The task
Output each of the items below verbatim, leaving out the pictures.

Dataset records
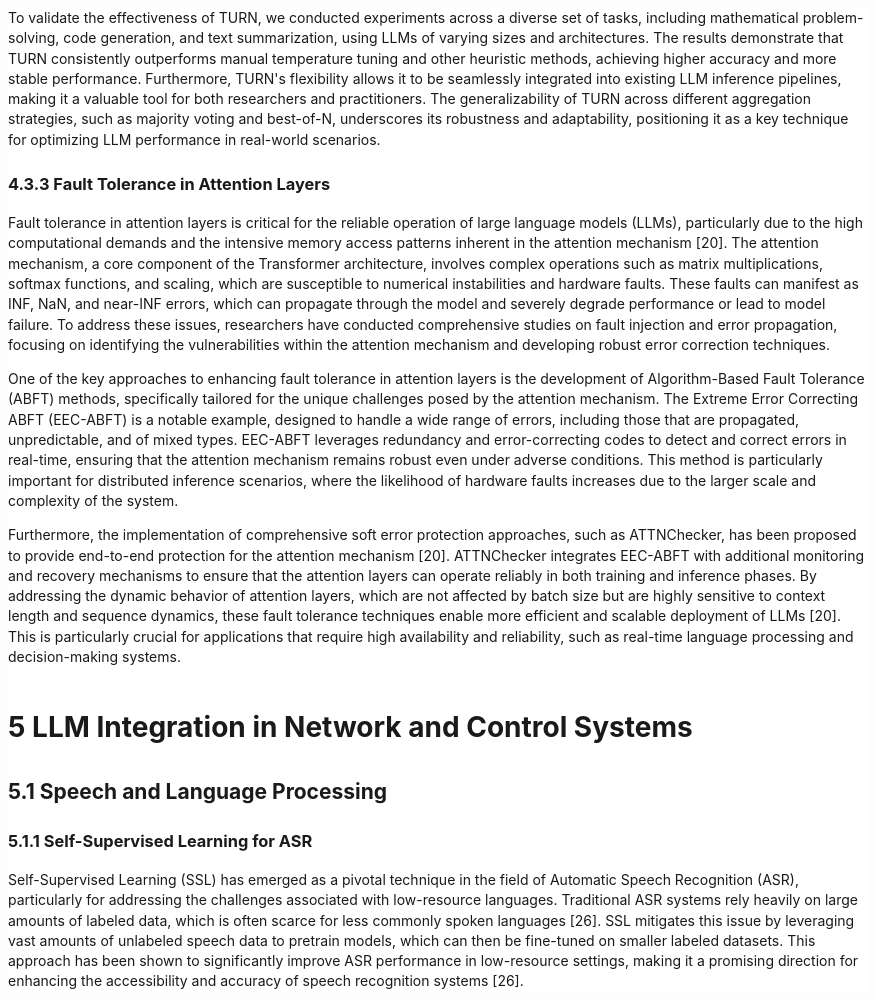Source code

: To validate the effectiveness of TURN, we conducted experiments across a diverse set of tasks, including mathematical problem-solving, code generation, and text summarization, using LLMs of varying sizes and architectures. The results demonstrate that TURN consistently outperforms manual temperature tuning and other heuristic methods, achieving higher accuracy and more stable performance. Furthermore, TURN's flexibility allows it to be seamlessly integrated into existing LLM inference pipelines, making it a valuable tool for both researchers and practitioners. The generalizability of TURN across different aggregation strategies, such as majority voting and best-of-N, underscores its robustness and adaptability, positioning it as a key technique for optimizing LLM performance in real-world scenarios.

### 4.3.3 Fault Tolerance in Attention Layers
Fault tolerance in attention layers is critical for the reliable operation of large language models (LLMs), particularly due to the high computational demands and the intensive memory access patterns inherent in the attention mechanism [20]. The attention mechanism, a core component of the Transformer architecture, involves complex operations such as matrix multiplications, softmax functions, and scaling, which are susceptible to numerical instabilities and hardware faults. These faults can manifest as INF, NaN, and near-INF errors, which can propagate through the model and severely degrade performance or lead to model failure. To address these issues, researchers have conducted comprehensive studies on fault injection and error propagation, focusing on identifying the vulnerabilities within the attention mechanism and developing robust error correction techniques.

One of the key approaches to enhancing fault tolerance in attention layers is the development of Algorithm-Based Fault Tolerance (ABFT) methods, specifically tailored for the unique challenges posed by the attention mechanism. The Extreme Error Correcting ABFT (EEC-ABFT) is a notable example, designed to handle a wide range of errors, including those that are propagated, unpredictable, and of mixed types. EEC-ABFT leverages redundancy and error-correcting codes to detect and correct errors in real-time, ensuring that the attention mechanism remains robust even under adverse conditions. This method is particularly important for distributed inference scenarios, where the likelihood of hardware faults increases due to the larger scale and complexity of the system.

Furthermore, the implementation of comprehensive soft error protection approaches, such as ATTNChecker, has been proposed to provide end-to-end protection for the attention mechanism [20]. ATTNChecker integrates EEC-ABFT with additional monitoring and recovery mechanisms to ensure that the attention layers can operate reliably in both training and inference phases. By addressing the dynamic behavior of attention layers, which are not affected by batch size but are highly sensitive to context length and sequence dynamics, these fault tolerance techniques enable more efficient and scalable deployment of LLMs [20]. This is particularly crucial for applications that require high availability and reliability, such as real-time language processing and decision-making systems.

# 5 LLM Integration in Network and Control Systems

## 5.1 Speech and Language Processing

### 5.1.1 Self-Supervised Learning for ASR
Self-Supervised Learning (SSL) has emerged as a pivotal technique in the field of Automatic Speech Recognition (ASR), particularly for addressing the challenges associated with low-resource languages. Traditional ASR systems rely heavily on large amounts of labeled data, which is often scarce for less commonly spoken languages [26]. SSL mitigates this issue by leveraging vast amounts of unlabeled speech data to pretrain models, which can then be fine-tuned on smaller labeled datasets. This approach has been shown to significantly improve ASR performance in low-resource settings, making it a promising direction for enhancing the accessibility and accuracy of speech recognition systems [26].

Your solution
Source code

: To validate the effectiveness of TURN, we conducted experiments across a diverse set of tasks, including mathematical problem-solving, code generation, and text summarization, using LLMs of varying sizes and architectures. The results demonstrate that TURN consistently outperforms manual temperature tuning and other heuristic methods, achieving higher accuracy and more stable performance. Furthermore, TURN's flexibility allows it to be seamlessly integrated into existing LLM inference pipelines, making it a valuable tool for both researchers and practitioners. The generalizability of TURN across different aggregation strategies, such as majority voting and best-of-N, underscores its robustness and adaptability, positioning it as a key technique for optimizing LLM performance in real-world scenarios.

### 4.3.3 Fault Tolerance in Attention Layers
Fault tolerance in attention layers is critical for the reliable operation of large language models (LLMs), particularly due to the high computational demands and the intensive memory access patterns inherent in the attention mechanism [20]. The attention mechanism, a core component of the Transformer architecture, involves complex operations such as matrix multiplications, softmax functions, and scaling, which are susceptible to numerical instabilities and hardware faults. These faults can manifest as INF, NaN, and near-INF errors, which can propagate through the model and severely degrade performance or lead to model failure. To address these issues, researchers have conducted comprehensive studies on fault injection and error propagation, focusing on identifying the vulnerabilities within the attention mechanism and developing robust error correction techniques.

One of the key approaches to enhancing fault tolerance in attention layers is the development of Algorithm-Based Fault Tolerance (ABFT) methods, specifically tailored for the unique challenges posed by the attention mechanism. The Extreme Error Correcting ABFT (EEC-ABFT) is a notable example, designed to handle a wide range of errors, including those that are propagated, unpredictable, and of mixed types. EEC-ABFT leverages redundancy and error-correcting codes to detect and correct errors in real-time, ensuring that the attention mechanism remains robust even under adverse conditions. This method is particularly important for distributed inference scenarios, where the likelihood of hardware faults increases due to the larger scale and complexity of the system.

Furthermore, the implementation of comprehensive soft error protection approaches, such as ATTNChecker, has been proposed to provide end-to-end protection for the attention mechanism [20]. ATTNChecker integrates EEC-ABFT with additional monitoring and recovery mechanisms to ensure that the attention layers can operate reliably in both training and inference phases. By addressing the dynamic behavior of attention layers, which are not affected by batch size but are highly sensitive to context length and sequence dynamics, these fault tolerance techniques enable more efficient and scalable deployment of LLMs [20]. This is particularly crucial for applications that require high availability and reliability, such as real-time language processing and decision-making systems.

# 5 LLM Integration in Network and Control Systems

## 5.1 Speech and Language Processing

### 5.1.1 Self-Supervised Learning for ASR
Self-Supervised Learning (SSL) has emerged as a pivotal technique in the field of Automatic Speech Recognition (ASR), particularly for addressing the challenges associated with low-resource languages. Traditional ASR systems rely heavily on large amounts of labeled data, which is often scarce for less commonly spoken languages [26]. SSL mitigates this issue by leveraging vast amounts of unlabeled speech data to pretrain models, which can then be fine-tuned on smaller labeled datasets. This approach has been shown to significantly improve ASR performance in low-resource settings, making it a promising direction for enhancing the accessibility and accuracy of speech recognition systems [26].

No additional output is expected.